──────── Records for this task

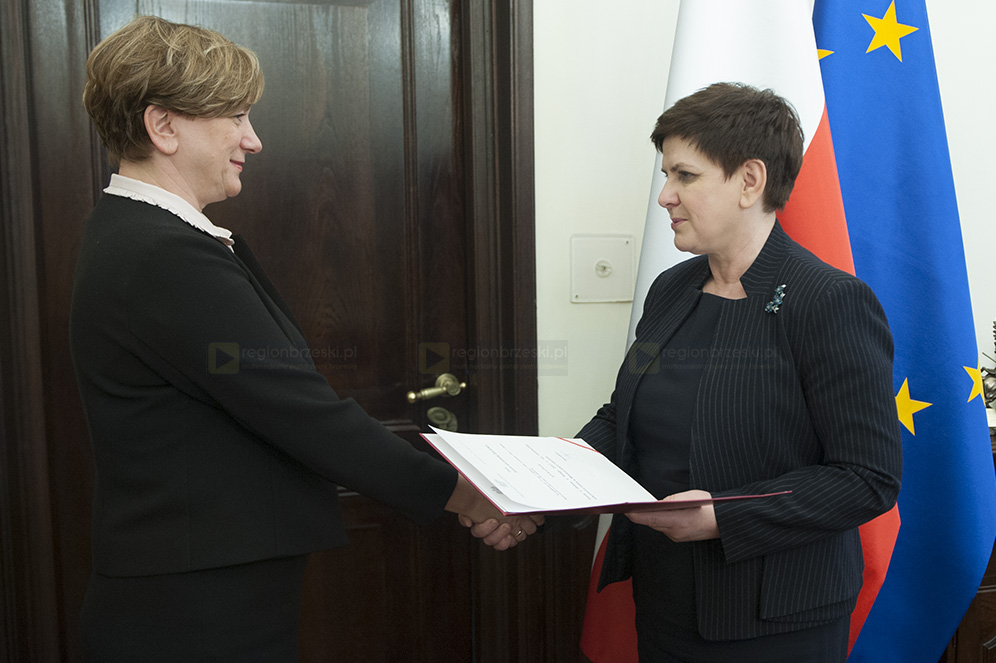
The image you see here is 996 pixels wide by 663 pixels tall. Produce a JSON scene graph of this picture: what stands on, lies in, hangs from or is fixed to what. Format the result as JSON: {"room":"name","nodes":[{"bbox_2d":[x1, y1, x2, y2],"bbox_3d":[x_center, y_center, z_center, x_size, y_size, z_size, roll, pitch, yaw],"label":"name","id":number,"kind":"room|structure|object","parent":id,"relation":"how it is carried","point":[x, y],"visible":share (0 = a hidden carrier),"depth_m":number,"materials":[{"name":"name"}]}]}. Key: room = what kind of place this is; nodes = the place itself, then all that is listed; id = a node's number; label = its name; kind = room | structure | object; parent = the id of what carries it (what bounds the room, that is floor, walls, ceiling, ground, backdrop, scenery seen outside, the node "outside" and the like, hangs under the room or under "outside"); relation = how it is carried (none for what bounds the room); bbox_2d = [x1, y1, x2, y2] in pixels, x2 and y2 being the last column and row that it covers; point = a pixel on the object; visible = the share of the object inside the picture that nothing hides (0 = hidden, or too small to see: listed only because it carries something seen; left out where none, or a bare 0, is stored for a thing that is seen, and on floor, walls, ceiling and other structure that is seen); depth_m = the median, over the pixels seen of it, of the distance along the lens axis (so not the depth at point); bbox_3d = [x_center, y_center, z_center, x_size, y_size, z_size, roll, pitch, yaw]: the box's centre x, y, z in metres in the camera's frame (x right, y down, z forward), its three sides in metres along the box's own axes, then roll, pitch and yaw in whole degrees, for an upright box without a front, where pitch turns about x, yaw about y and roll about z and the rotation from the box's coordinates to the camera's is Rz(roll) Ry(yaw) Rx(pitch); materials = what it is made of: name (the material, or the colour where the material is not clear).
{"room":"office","nodes":[
{"label":"office","id":0,"kind":"room"},
{"bbox_2d":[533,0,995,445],"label":"wall","id":1,"kind":"structure","parent":0,"point":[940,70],"depth_m":2.30,"materials":[{"name":"white paint"}]},
{"bbox_2d":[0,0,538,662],"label":"door frame","id":2,"kind":"structure","parent":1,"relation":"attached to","point":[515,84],"depth_m":2.10,"materials":[{"name":"brown wood"}]},
{"bbox_2d":[1,0,480,660],"bbox_3d":[-0.493,0.079,2.174,0.974,2.136,0.102,-2,6,-13],"label":"door","id":3,"kind":"structure","parent":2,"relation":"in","point":[371,24],"depth_m":2.21,"materials":[{"name":"brown wood"}]},
{"bbox_2d":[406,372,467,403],"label":"door handle","id":4,"kind":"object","parent":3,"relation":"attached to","point":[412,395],"visible":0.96,"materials":[{"name":"gold metal"}]},
{"bbox_2d":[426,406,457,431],"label":"door lock","id":5,"kind":"object","parent":3,"relation":"in","point":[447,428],"visible":0.78,"depth_m":2.27,"materials":[{"name":"metal"}]},
{"bbox_2d":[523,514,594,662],"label":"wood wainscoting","id":6,"kind":"structure","parent":1,"relation":"attached to","point":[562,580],"depth_m":2.32,"materials":[{"name":"brown wood"}]},
{"bbox_2d":[570,234,636,303],"bbox_3d":[0.258,-0.152,2.280,0.161,0.169,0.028,-2,6,-13],"label":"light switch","id":7,"kind":"object","parent":1,"relation":"attached to","point":[593,281],"visible":0.98,"depth_m":2.28,"materials":[{"name":"plastic"}]},
{"label":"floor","id":8,"kind":"structure","parent":0,"visible":0},
{"bbox_2d":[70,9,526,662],"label":"woman","id":9,"kind":"object","parent":8,"relation":"on","point":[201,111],"visible":0.97,"depth_m":1.47},
{"bbox_2d":[555,81,899,662],"bbox_3d":[0.388,0.342,1.787,0.594,1.544,0.734,-2,6,-13],"label":"woman","id":10,"kind":"object","parent":8,"relation":"on","point":[726,178],"visible":0.96,"depth_m":1.59},
{"bbox_2d":[418,428,792,517],"bbox_3d":[0.155,0.224,1.558,0.470,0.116,0.455,-2,6,-13],"label":"certificate folder","id":11,"kind":"object","parent":10,"relation":"in","point":[540,513],"visible":0.82,"depth_m":1.52,"materials":[{"name":"paper"}]},
{"bbox_2d":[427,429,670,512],"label":"document","id":12,"kind":"object","parent":11,"relation":"on","point":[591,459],"visible":0.89,"depth_m":1.53,"materials":[{"name":"white paper"}]},
{"bbox_2d":[574,0,908,662],"bbox_3d":[0.544,-0.081,2.080,0.536,2.328,0.471,-2,6,-13],"label":"flag","id":13,"kind":"object","parent":8,"relation":"on","point":[689,84],"visible":0.41,"depth_m":2.04,"materials":[{"name":"white fabric"}]},
{"bbox_2d":[812,0,995,662],"bbox_3d":[0.895,-0.113,2.170,0.542,2.324,0.577,-2,6,-13],"label":"blue flag","id":14,"kind":"object","parent":8,"relation":"on","point":[965,430],"visible":0.79,"depth_m":2.10,"materials":[{"name":"blue fabric"}]},
{"bbox_2d":[940,428,995,662],"bbox_3d":[1.599,0.644,2.396,1.210,0.809,0.513,-2,6,-13],"label":"wooden cabinet","id":15,"kind":"object","parent":8,"relation":"on","point":[989,588],"visible":0.2,"depth_m":2.18,"materials":[{"name":"brown wood"}]},
{"bbox_2d":[981,320,995,410],"bbox_3d":[1.294,0.082,2.337,0.218,0.244,0.167,-2,6,-13],"label":"figurine","id":16,"kind":"object","parent":15,"relation":"on","point":[995,331],"visible":0.89,"depth_m":2.33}
]}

────────────────

Exercise directions: Leave the images out and transcribe the remaining data above word for word.

Exercise result:
The image you see here is 996 pixels wide by 663 pixels tall. Produce a JSON scene graph of this picture: what stands on, lies in, hangs from or is fixed to what. Format the result as JSON: {"room":"name","nodes":[{"bbox_2d":[x1, y1, x2, y2],"bbox_3d":[x_center, y_center, z_center, x_size, y_size, z_size, roll, pitch, yaw],"label":"name","id":number,"kind":"room|structure|object","parent":id,"relation":"how it is carried","point":[x, y],"visible":share (0 = a hidden carrier),"depth_m":number,"materials":[{"name":"name"}]}]}. Key: room = what kind of place this is; nodes = the place itself, then all that is listed; id = a node's number; label = its name; kind = room | structure | object; parent = the id of what carries it (what bounds the room, that is floor, walls, ceiling, ground, backdrop, scenery seen outside, the node "outside" and the like, hangs under the room or under "outside"); relation = how it is carried (none for what bounds the room); bbox_2d = [x1, y1, x2, y2] in pixels, x2 and y2 being the last column and row that it covers; point = a pixel on the object; visible = the share of the object inside the picture that nothing hides (0 = hidden, or too small to see: listed only because it carries something seen; left out where none, or a bare 0, is stored for a thing that is seen, and on floor, walls, ceiling and other structure that is seen); depth_m = the median, over the pixels seen of it, of the distance along the lens axis (so not the depth at point); bbox_3d = [x_center, y_center, z_center, x_size, y_size, z_size, roll, pitch, yaw]: the box's centre x, y, z in metres in the camera's frame (x right, y down, z forward), its three sides in metres along the box's own axes, then roll, pitch and yaw in whole degrees, for an upright box without a front, where pitch turns about x, yaw about y and roll about z and the rotation from the box's coordinates to the camera's is Rz(roll) Ry(yaw) Rx(pitch); materials = what it is made of: name (the material, or the colour where the material is not clear).
{"room":"office","nodes":[
{"label":"office","id":0,"kind":"room"},
{"bbox_2d":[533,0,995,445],"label":"wall","id":1,"kind":"structure","parent":0,"point":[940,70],"depth_m":2.30,"materials":[{"name":"white paint"}]},
{"bbox_2d":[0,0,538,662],"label":"door frame","id":2,"kind":"structure","parent":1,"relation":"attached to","point":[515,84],"depth_m":2.10,"materials":[{"name":"brown wood"}]},
{"bbox_2d":[1,0,480,660],"bbox_3d":[-0.493,0.079,2.174,0.974,2.136,0.102,-2,6,-13],"label":"door","id":3,"kind":"structure","parent":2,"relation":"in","point":[371,24],"depth_m":2.21,"materials":[{"name":"brown wood"}]},
{"bbox_2d":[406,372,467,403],"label":"door handle","id":4,"kind":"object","parent":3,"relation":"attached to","point":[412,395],"visible":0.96,"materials":[{"name":"gold metal"}]},
{"bbox_2d":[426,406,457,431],"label":"door lock","id":5,"kind":"object","parent":3,"relation":"in","point":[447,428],"visible":0.78,"depth_m":2.27,"materials":[{"name":"metal"}]},
{"bbox_2d":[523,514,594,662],"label":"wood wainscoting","id":6,"kind":"structure","parent":1,"relation":"attached to","point":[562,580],"depth_m":2.32,"materials":[{"name":"brown wood"}]},
{"bbox_2d":[570,234,636,303],"bbox_3d":[0.258,-0.152,2.280,0.161,0.169,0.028,-2,6,-13],"label":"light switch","id":7,"kind":"object","parent":1,"relation":"attached to","point":[593,281],"visible":0.98,"depth_m":2.28,"materials":[{"name":"plastic"}]},
{"label":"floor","id":8,"kind":"structure","parent":0,"visible":0},
{"bbox_2d":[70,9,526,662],"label":"woman","id":9,"kind":"object","parent":8,"relation":"on","point":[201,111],"visible":0.97,"depth_m":1.47},
{"bbox_2d":[555,81,899,662],"bbox_3d":[0.388,0.342,1.787,0.594,1.544,0.734,-2,6,-13],"label":"woman","id":10,"kind":"object","parent":8,"relation":"on","point":[726,178],"visible":0.96,"depth_m":1.59},
{"bbox_2d":[418,428,792,517],"bbox_3d":[0.155,0.224,1.558,0.470,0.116,0.455,-2,6,-13],"label":"certificate folder","id":11,"kind":"object","parent":10,"relation":"in","point":[540,513],"visible":0.82,"depth_m":1.52,"materials":[{"name":"paper"}]},
{"bbox_2d":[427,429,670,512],"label":"document","id":12,"kind":"object","parent":11,"relation":"on","point":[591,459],"visible":0.89,"depth_m":1.53,"materials":[{"name":"white paper"}]},
{"bbox_2d":[574,0,908,662],"bbox_3d":[0.544,-0.081,2.080,0.536,2.328,0.471,-2,6,-13],"label":"flag","id":13,"kind":"object","parent":8,"relation":"on","point":[689,84],"visible":0.41,"depth_m":2.04,"materials":[{"name":"white fabric"}]},
{"bbox_2d":[812,0,995,662],"bbox_3d":[0.895,-0.113,2.170,0.542,2.324,0.577,-2,6,-13],"label":"blue flag","id":14,"kind":"object","parent":8,"relation":"on","point":[965,430],"visible":0.79,"depth_m":2.10,"materials":[{"name":"blue fabric"}]},
{"bbox_2d":[940,428,995,662],"bbox_3d":[1.599,0.644,2.396,1.210,0.809,0.513,-2,6,-13],"label":"wooden cabinet","id":15,"kind":"object","parent":8,"relation":"on","point":[989,588],"visible":0.2,"depth_m":2.18,"materials":[{"name":"brown wood"}]},
{"bbox_2d":[981,320,995,410],"bbox_3d":[1.294,0.082,2.337,0.218,0.244,0.167,-2,6,-13],"label":"figurine","id":16,"kind":"object","parent":15,"relation":"on","point":[995,331],"visible":0.89,"depth_m":2.33}
]}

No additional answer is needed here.